18/7/11

Águila de dos cabezas

Quieren hacer de mí una estatua. Un delfín que se suicida dejando de respirar. Quieren que mi rostro transpire quieto, que mi culpa se seque y mi mente empiece luego a cuestionárselo todo. Por qué estamos aquí y hacia dónde estamos yendo.
Quieren fabricarme una jaula con ventanas, hacer plumas con mis alas, maquillarme como ellos se maquillan, sacarme al escaparate.
No se enteran de que soy como un pez pequeño en el fondo del océano, sucio y brillante. Que no llaman mi atención ni cañas ni gusanos, sino el ruido quisquilloso y penetrante de las caracolas, los agujeros negros donde no sabes si hay costa.
No se enteran de que soy un águila cascarrabias, incómoda y vanidosa. Que no pueden impedirme que eche el vuelo porque me corten las alas, ya que mi cielo no es, ni será nunca, el mismo que el suyo.
Pero aún así, no cesan en su ridículo empeño. Ahí siguen encaprichados en ponerle barreras a un espacio que no existe. Estos pobres infelices, que todavía no comprenden que soy una idiota loca, una suicida vitalista que odia el vacío a la vez que salta a él sin pensarlo.
Todavía no se dan cuenta de que soy una tarada kamikaze, una gata protestona y cabezota que no se para a escucharles.
Precisamente por eso, por su triste y prepotente ignorancia, siguen creando modelos de conducta en una sociedad podrida que pretenden que respete. Por eso crean héroes de guerra partiendo de la gente que lo único que ha hecho en su vida es lo que ha hecho todo el mundo.
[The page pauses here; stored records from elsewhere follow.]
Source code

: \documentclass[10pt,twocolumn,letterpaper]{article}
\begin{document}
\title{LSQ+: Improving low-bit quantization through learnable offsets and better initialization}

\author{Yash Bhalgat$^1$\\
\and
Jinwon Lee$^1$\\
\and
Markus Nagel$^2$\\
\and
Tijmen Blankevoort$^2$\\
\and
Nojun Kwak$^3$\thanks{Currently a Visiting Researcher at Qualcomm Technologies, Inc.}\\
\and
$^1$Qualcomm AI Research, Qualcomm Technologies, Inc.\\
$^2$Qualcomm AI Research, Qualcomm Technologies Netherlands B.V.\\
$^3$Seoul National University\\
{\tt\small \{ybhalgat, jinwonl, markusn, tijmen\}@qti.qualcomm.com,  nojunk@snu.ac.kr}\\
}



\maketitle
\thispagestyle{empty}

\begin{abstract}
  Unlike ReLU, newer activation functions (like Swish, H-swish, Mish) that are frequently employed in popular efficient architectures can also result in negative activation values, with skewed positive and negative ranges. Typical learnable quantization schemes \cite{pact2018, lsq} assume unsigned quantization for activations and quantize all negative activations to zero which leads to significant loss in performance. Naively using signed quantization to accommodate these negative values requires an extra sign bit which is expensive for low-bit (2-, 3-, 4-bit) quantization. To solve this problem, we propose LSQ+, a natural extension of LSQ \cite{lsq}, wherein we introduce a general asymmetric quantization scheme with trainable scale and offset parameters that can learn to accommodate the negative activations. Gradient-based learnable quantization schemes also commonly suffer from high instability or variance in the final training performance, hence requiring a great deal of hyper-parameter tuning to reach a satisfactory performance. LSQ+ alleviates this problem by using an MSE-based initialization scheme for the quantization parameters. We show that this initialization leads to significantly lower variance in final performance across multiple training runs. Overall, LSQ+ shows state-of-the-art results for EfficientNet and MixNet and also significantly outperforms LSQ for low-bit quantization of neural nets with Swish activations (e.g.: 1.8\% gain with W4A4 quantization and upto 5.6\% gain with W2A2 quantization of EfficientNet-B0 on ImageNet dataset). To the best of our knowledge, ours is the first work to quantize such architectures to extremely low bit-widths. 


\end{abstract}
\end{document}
No se enteran todavía, pobrecitos, de que mientras ellos hablan mis ojos se han despistado, seguramente tras algún niño que corre al mar sin flotador, que salta charcos vestido de ropa de domingo, que me ha sacado la lengua desde un carrito.
No comprenden que arrancándome la mano derecha no impiden que escriba. Que soy como un potro furioso que propina cabezazos al papel en búsqueda de respuestas. Que soy un toro nervioso que detesta el color rojo, una serpiente con hambre.
Que si logran con su lucha arrancarme la mano derecha, aprenderé a escribir con la izquierda.
Pero ellos, pobres infelices, nunca se enteran. No saben todavía que, si me apagan la luz, aprenderé a vivir mi vida a tientas. Que si ajustan las paredes, escaparé por el techo. Que no pueden encontrarme ni aplastándome, asfixiándome, rompiéndome en pedazos. Que soy invisible, inflamable, insondable. Águila de dos cabezas.
Que sus consejos sobre el suelo pasan desapercibidos porque me interesa el cielo. Sus consejos sobre el cielo pasan desapercibidos porque me interesa el agua. Sus consejos sobre el agua pasan desapercibidos porque me interesa el suelo.
No ven que el mundo es una bola azul intenso, pequeña y frágil, llena de agua y de animales que se pelean y reproducen. No se dan cuenta de eso. Porque en su esquema mortal de geometrías y decimales nunca cabe el infinito. Por eso. Porque hablan desde una silla, y yo aún no estoy cansada. Por eso. Por eso no comprenden que si me arrancan el brazo izquierdo, yo seguiría escribiendo.
No entienden cómo.
No saben separar tinta de literatura, máquina de gasolina, marea de ventilador.
No entienden, pobres muñecos, que yo no soy como ellos ni quiero serlo jamás. Que seré una vieja llena de arrugas y cicatrices, de sonrisas consumidas y de llantos derramados. Que seré un ser humano que ha vivido. Que yo no sé conformarme, que no sé, que no aprendí. Que no creo ser capaz de aprender nunca. Que no quiero.
Que me mueve lo que a ellos se les escapó hace años de las manos, como se escapan temblando, chocando con los cristales las mariposas. Se les fue y ya no volvió, porque no la comprendían, porque cuesta comprender aquello que no se ama. Y ellos nunca amaron eso. Eso que se evaporó frente a sus ojos. Eso que nunca aprendieron a enfrentar, defender y valorar: esta jodida, inapagable ilusión.